**Exercice 1**. Dans le sermon, recopiez tout ce qui va de « pour avoir cette » jusqu'à « de votre attention. ».
**Exercice 2**.
Répondez à ces questions sur le sermon :
(a) Quels sont les deux désordres que l'orateur veut corriger ?
(b) Que demande surtout la divinité de Jésus-Christ, et que demande son humanité ?
(c) Quel est le sujet annoncé pour la seconde partie ?

**Texte source**.
++++++++++++++++++++

Je veux donc dans ce discours travailler à relever ce fondement, et à corriger ces deux désordres, dont le premier est notre infidélité , et le second, notre insensibilité. Je prétends que Jésus-Christ ressuscité doit parfaitement établir et dans nos esprits la foi de sa divinité, et dans nos cœurs l'amour de sa sainte humanité. Je m'explique. Qu'est-ce que Jésus-Christ? Un composé de deux natures, l'une divine, l'autre humaine. La divinité demande surtout notre foi, et l'humanité notre amour. Car, dit saint Jean, c'est la foi de la divinité de Jésus-Christ qui nous sanctifie, et c'est l'humanité de Jésus-Christ qui nous a sauvés. Or,

 

1 Luc, XXIV, 21.

 

pour avoir cette foi divine et ce saint amour, nous n'avons qu'à nous attacher au mystère de la résurrection. Dans ce mystère nous apprenons à connaître Jésus-Christ et à l'aimer; à le connaître comme Dieu, et à l'aimer comme Dieu-Homme et Sauveur. Résurrection de Jésus-Christ, motif puissant pour croire sa divinité : c'est la première partie ; résurrection de Jésus-Christ, engagement indispensable à aimer sa sainte humanité : c'est la seconde ; et voilà tout le sujet de votre attention.

 

(La première partie de ce sermon est la même que celle du sermon précédent.)

 

DEUXIÈME   PARTIE.

++++++++++++++++++++

**Extrait des données**.

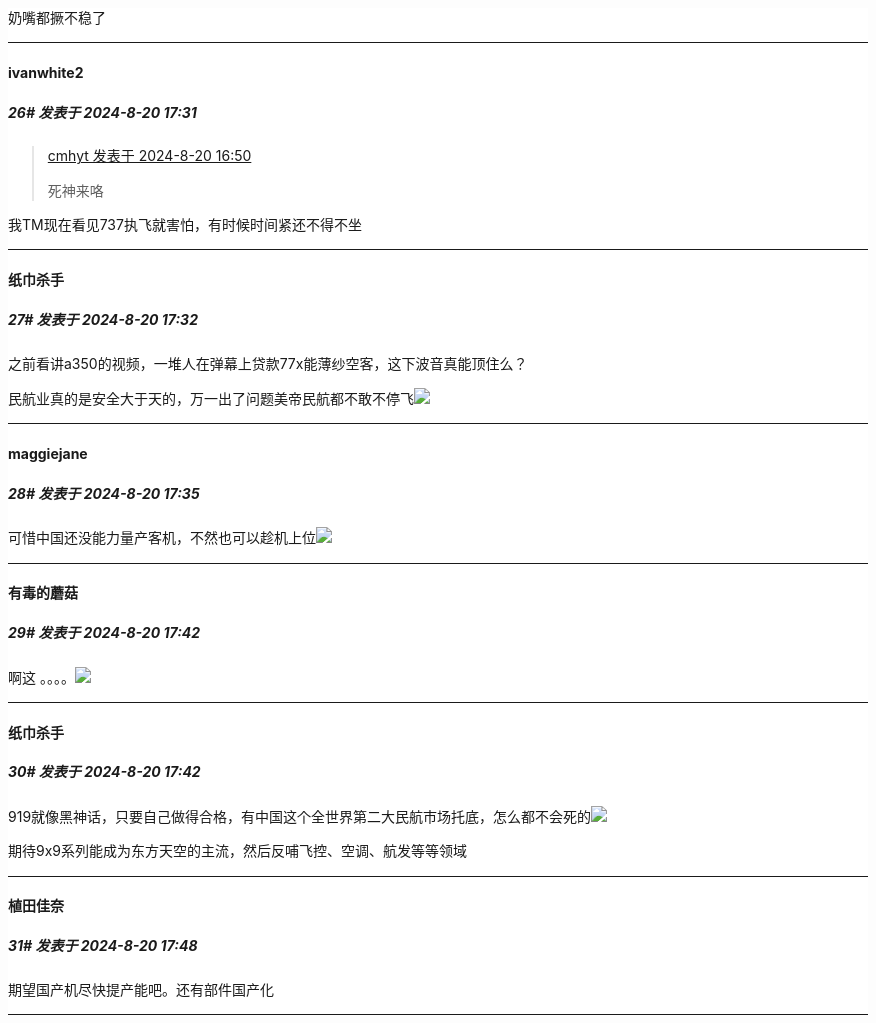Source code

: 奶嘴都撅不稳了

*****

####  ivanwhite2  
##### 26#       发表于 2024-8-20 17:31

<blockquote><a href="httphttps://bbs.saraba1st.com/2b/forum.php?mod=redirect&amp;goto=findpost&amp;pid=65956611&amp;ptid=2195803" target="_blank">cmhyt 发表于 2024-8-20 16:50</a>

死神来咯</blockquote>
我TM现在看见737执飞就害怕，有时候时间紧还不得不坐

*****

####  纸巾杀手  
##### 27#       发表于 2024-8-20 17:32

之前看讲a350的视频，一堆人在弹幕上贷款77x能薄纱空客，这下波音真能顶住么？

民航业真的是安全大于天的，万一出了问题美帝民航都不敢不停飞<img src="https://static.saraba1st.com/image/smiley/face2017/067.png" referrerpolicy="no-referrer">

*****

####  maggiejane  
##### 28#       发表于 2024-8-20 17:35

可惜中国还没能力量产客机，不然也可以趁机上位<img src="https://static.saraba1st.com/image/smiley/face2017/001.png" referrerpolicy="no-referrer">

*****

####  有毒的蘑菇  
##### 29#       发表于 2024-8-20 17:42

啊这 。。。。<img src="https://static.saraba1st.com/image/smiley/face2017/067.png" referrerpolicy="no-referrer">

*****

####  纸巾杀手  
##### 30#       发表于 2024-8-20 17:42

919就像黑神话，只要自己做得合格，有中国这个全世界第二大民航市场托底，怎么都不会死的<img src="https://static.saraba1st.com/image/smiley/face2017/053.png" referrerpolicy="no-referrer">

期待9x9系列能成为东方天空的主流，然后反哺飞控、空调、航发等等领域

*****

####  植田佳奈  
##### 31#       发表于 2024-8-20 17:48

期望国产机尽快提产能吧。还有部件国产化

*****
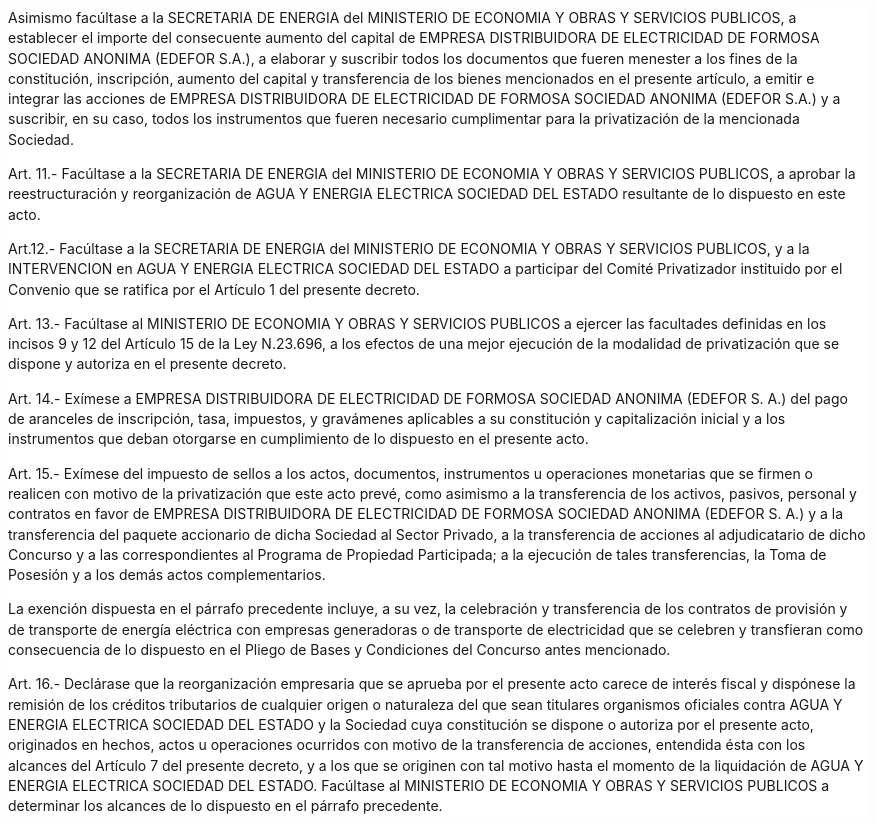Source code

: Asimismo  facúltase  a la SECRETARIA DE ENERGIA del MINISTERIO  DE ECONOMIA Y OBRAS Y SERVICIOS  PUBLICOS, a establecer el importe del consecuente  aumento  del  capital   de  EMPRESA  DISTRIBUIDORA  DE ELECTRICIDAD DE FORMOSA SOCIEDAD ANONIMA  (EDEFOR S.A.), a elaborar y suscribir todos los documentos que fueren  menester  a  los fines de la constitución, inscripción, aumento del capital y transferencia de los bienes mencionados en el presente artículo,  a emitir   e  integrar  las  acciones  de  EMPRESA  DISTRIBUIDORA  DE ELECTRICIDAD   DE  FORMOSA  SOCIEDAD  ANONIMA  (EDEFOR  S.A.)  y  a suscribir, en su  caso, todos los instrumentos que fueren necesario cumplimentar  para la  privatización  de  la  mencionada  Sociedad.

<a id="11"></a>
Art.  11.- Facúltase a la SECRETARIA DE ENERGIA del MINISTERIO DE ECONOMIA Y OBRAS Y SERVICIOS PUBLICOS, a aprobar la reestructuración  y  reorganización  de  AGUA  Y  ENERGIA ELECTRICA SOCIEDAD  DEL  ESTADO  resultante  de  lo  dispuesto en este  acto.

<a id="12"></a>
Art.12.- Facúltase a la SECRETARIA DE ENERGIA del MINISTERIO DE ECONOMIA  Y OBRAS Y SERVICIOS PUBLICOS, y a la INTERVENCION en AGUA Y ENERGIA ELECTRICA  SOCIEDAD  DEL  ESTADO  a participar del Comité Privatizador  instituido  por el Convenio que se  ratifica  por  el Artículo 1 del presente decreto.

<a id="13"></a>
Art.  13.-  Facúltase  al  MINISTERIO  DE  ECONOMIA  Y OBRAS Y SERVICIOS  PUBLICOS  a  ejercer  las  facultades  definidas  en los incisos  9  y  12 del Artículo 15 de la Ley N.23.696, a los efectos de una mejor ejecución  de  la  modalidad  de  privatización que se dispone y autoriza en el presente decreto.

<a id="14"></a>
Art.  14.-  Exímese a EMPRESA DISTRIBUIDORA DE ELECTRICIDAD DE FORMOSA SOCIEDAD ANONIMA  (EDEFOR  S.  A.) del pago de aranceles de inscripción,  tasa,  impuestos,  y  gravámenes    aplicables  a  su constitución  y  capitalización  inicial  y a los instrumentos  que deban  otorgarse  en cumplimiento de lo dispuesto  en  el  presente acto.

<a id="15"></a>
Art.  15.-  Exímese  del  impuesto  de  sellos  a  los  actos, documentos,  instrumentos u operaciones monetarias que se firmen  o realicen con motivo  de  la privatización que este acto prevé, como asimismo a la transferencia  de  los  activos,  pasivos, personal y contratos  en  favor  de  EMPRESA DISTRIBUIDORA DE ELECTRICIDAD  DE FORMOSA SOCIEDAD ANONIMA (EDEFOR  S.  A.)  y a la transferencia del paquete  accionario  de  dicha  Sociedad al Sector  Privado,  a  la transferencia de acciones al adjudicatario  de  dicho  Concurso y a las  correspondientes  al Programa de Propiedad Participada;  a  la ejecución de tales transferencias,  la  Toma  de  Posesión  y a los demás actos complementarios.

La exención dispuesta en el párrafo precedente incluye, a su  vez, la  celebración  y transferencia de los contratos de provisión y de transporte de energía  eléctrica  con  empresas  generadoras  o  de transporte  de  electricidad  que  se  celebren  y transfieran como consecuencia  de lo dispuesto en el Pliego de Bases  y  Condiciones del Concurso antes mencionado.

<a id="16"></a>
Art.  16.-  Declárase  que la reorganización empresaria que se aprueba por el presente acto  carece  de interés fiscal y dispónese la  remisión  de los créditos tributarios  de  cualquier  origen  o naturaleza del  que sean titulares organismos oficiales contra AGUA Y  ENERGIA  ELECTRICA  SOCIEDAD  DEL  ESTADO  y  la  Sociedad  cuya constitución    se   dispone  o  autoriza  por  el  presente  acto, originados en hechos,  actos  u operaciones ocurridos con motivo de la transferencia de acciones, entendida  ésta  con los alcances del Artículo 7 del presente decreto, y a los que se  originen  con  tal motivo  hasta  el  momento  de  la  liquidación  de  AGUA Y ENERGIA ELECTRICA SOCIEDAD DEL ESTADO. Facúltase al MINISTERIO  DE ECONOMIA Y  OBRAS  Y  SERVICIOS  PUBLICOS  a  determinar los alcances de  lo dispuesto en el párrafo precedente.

++++++++++++++++++++

**Votre réponse 1**.
pour avoir cette foi divine et ce saint amour, nous n'avons qu'à nous attacher au mystère de la résurrection. Dans ce mystère nous apprenons à connaître Jésus-Christ et à l'aimer; à le connaître comme Dieu, et à l'aimer comme Dieu-Homme et Sauveur. Résurrection de Jésus-Christ, motif puissant pour croire sa divinité : c'est la première partie ; résurrection de Jésus-Christ, engagement indispensable à aimer sa sainte humanité : c'est la seconde ; et voilà tout le sujet de votre attention.

**Votre réponse 2**.
(a) Notre infidélité et notre insensibilité.
(b) La divinité demande notre foi, et l'humanité notre amour.
(c) La résurrection de Jésus-Christ, engagement indispensable à aimer sa sainte humanité.